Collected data
§

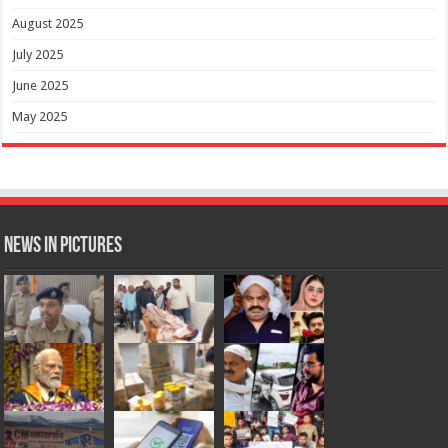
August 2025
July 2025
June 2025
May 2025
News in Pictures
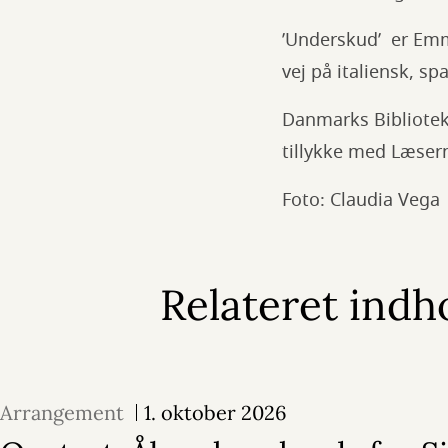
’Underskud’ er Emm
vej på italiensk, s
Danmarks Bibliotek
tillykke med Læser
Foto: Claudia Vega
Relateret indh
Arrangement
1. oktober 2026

§

#### Assignment
Copy out the text from the listing above, changing every "2025" to "2024" and leaving everything else as it is. Don't include the pictures.

#### Result
August 2024
July 2024
June 2024
May 2024
News in Pictures
’Underskud’ er Emm
vej på italiensk, s
Danmarks Bibliotek
tillykke med Læser
Foto: Claudia Vega
Relateret indh
Arrangement
1. oktober 2026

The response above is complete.